- Exercise goal: Revise the section of the article on multithreaded rendering that opens with "Okay I lied: The" and closes with "simpler with OpenGL.", swapping "assumptions" for "presuppositions".

- Text section:
2017-11-24

Multithreaded game engines and rendering

With OpenGL

There is this one question since beginning of multicore processors: How to multithread your game engine? I can't answer this question in general, but I can answer the question How to multithread the rendering part of my game engine?

Problem

The most simple case is a single-threaded game engine that does this:

 while(true) {
   simulateWorld();
   renderWorld();
 }

The update step produces a consistent state of the world. After each update, the rendering is done. After the rendering is done, the next cycle is processed. No synchonization needed, everything works. The bad thing: simulateWorld is a cpu-heavy task, renderWorld is a gpu-heavy task. So while the world is updated, the gpu idles, while the gpu renders, the cpu idles (more or less). And the worst thing: Your framerate is limited by both the cpu and the gpu. Your frametime is timeOf(simulateWorld) + timeOf(renderWorld). Our target frametime is timeOf(renderWorld) and to keep this time as low as possible. More precisely the target is timeOf(renderWorld).

Foundations

Okay I lied: The above mentioned problem is only the overall-globally-problem we solve. There's a shitload of other problems, that mostly depend on the language platform, graphics api, hardware, your skillset and so on. Since our lifetime is limited, and I want to give practical, real-world-relevant help, I make some assumptions. One of these is, that you use OpenGL and a pretty new version of it. Let's say 4.3. Multithreaded rendering could probably be done better and faster with DX 12 or Vulkan, but let's stay cross-platform and simpler with OpenGL.

- Records provided:
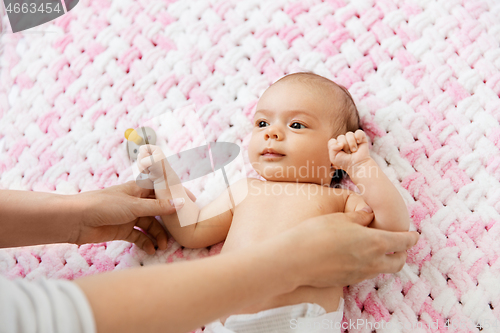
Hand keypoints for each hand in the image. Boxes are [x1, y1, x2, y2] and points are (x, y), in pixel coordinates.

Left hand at [71, 181, 195, 254]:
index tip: (192, 202)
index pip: (162, 190)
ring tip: (164, 245)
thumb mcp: (134, 205)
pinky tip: (152, 249)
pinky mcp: (123, 230)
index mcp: (138, 189)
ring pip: (150, 226)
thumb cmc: (104, 205)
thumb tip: (180, 203)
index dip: (176, 195)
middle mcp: (136, 202)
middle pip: (158, 210)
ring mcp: (130, 217)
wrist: (76, 220)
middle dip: (169, 221)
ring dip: (158, 235)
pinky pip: (140, 237)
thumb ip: (158, 207)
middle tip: (181, 230)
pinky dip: (146, 243)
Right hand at [137, 145, 170, 183]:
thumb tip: (140, 163)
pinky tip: (148, 171)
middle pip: (139, 155)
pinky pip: (139, 166)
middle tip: (151, 166)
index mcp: (154, 149)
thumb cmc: (161, 169)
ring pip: (138, 161)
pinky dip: (143, 170)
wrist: (163, 178)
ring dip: (143, 167)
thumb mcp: (153, 161)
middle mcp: (150, 153)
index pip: (142, 148)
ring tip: (150, 169)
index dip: (143, 155)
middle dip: (143, 162)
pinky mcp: (146, 165)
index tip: (150, 159)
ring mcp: (148, 159)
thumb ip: (143, 159)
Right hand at [279, 210, 418, 287]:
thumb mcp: (340, 218)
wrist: (294, 260)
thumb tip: (368, 214)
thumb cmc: (317, 234)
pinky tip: (355, 258)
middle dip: (402, 254)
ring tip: (375, 251)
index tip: (414, 235)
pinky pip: (364, 275)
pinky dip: (367, 267)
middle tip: (398, 246)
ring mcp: (359, 274)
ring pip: (381, 270)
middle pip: (398, 263)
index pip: (403, 242)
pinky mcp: (346, 281)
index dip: (411, 238)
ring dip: (384, 261)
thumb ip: (358, 217)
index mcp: (375, 242)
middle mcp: (372, 262)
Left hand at [328, 129, 369, 172]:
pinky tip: (359, 142)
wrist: (358, 165)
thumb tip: (341, 142)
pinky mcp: (361, 137)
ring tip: (354, 150)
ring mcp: (352, 138)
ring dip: (351, 144)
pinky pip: (359, 132)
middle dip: (345, 147)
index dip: (336, 146)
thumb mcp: (333, 158)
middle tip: (349, 153)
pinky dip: (358, 137)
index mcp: (336, 145)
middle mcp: (344, 140)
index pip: (332, 141)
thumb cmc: (345, 162)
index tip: (340, 153)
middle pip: (340, 137)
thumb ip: (332, 148)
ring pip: (349, 134)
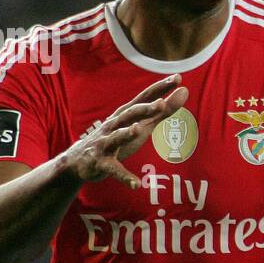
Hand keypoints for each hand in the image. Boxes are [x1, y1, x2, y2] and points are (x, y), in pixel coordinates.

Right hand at [62, 75, 188, 187]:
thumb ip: (162, 111)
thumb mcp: (141, 124)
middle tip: (161, 102)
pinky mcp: (101, 163)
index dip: (160, 88)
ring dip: (127, 133)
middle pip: (130, 114)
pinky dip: (124, 177)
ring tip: (138, 130)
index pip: (145, 98)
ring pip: (116, 137)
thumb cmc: (116, 139)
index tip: (178, 78)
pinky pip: (114, 170)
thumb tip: (184, 91)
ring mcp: (106, 143)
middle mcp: (115, 125)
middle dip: (145, 108)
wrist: (79, 161)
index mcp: (126, 115)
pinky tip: (136, 184)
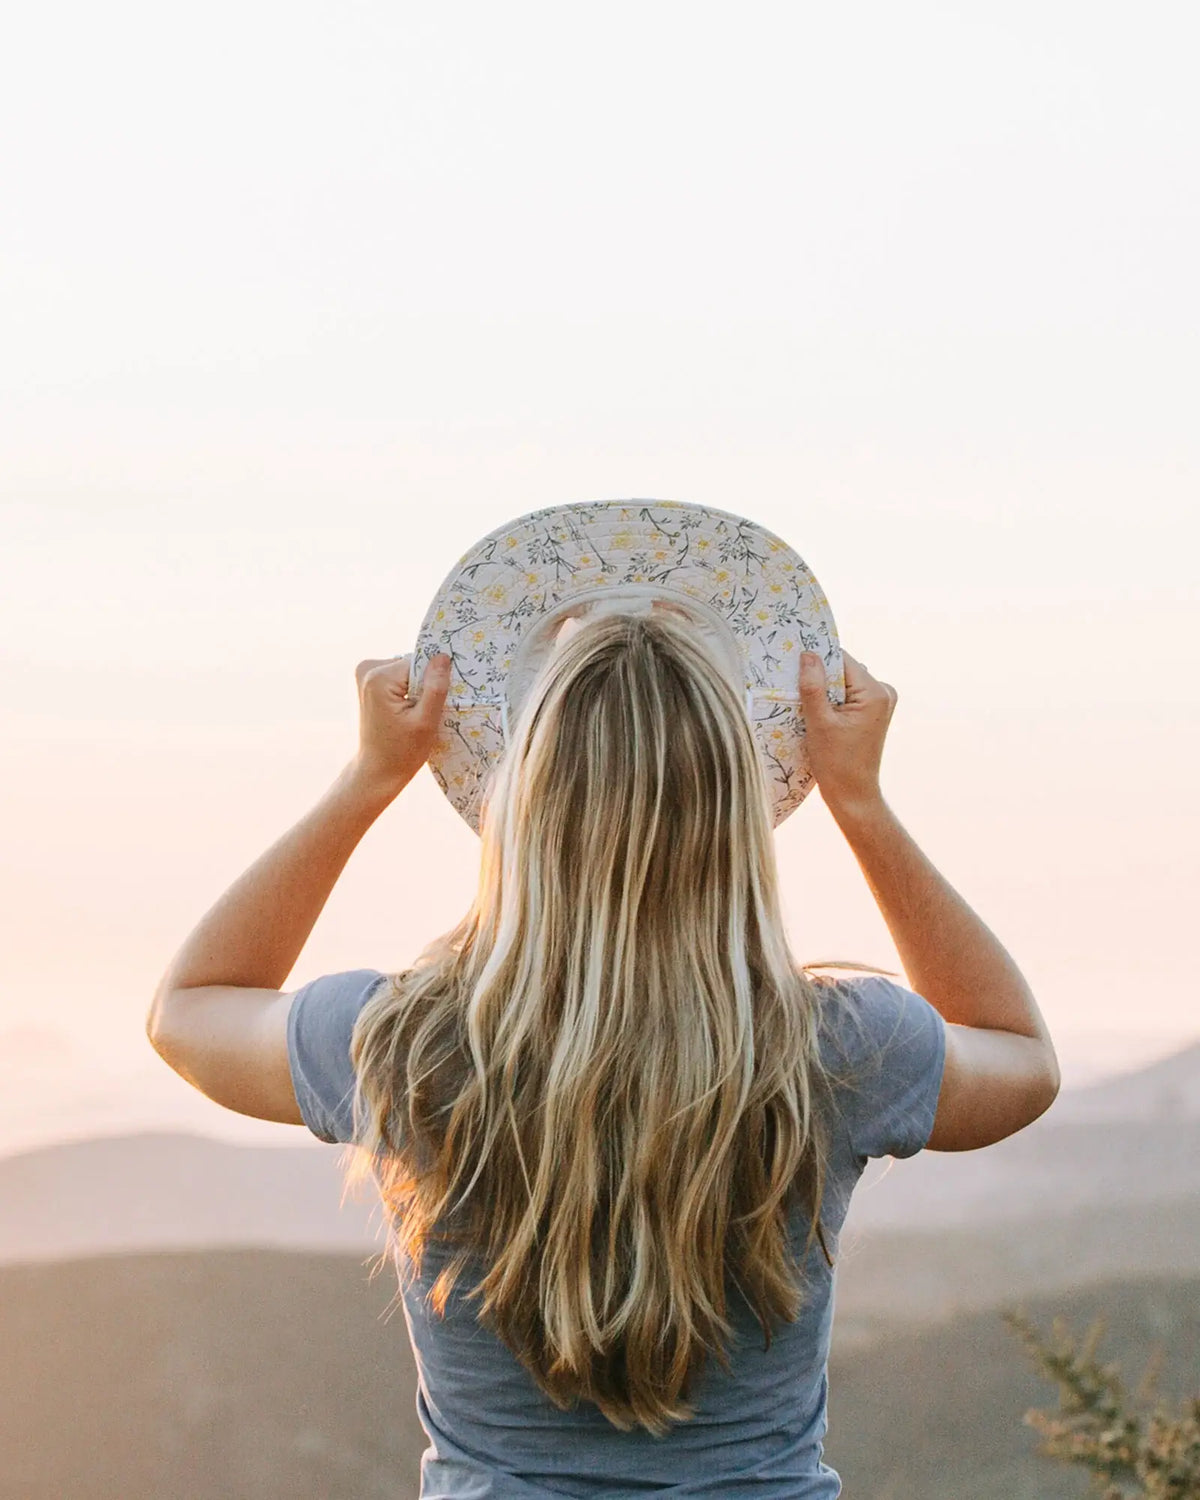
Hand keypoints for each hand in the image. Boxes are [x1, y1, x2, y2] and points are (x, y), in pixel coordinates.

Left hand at [351, 653, 451, 795]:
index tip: (435, 703)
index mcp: (379, 677)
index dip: (433, 680)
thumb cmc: (402, 751)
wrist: (378, 769)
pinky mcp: (369, 681)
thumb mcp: (425, 722)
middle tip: (425, 711)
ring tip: (415, 714)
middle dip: (424, 684)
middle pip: (412, 664)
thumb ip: (435, 688)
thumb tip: (443, 656)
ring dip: (417, 688)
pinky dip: (409, 691)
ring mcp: (365, 674)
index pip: (420, 662)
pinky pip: (400, 676)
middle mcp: (367, 669)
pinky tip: (408, 711)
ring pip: (408, 670)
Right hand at [798, 649, 896, 813]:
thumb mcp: (819, 722)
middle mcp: (883, 692)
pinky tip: (816, 714)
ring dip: (823, 691)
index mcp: (875, 692)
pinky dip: (830, 701)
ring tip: (805, 704)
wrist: (852, 794)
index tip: (793, 664)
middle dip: (819, 678)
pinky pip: (846, 696)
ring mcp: (880, 703)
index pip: (841, 660)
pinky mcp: (871, 713)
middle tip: (794, 687)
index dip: (817, 661)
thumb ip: (813, 686)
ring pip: (842, 683)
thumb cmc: (836, 763)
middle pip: (842, 671)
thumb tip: (807, 654)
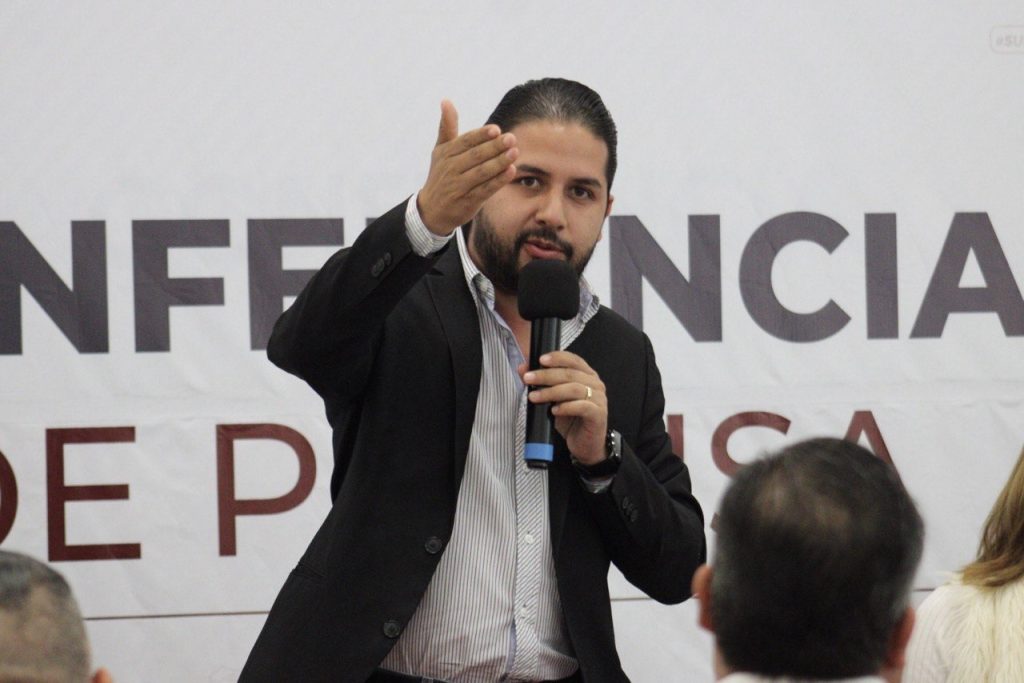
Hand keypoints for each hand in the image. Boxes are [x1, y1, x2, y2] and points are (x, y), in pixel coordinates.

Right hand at [417, 100, 518, 235]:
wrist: (431, 210)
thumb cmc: (441, 175)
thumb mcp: (440, 151)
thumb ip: (447, 127)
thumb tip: (446, 100)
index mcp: (446, 153)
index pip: (465, 141)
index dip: (481, 135)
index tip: (496, 129)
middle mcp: (451, 169)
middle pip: (475, 156)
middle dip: (494, 147)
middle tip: (511, 138)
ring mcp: (459, 186)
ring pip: (482, 172)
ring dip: (499, 162)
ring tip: (515, 152)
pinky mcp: (468, 201)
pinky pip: (485, 189)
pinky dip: (498, 180)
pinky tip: (511, 171)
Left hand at [521, 351, 607, 464]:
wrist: (584, 444)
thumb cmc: (571, 419)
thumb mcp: (553, 399)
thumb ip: (540, 382)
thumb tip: (523, 368)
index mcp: (586, 375)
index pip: (573, 359)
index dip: (557, 358)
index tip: (540, 360)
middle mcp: (595, 384)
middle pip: (570, 374)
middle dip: (546, 375)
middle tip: (528, 379)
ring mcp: (599, 399)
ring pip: (574, 389)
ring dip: (551, 392)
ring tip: (535, 397)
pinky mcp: (598, 414)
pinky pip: (582, 406)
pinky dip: (566, 407)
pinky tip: (554, 410)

- Answer to this problem:
Okay I lied: The above mentioned problem is only the overall-globally-problem we solve. There's a shitload of other problems, that mostly depend on the language platform, graphics api, hardware, your skillset and so on. Since our lifetime is limited, and I want to give practical, real-world-relevant help, I make some presuppositions. One of these is, that you use OpenGL and a pretty new version of it. Let's say 4.3. Multithreaded rendering could probably be done better and faster with DX 12 or Vulkan, but let's stay cross-platform and simpler with OpenGL.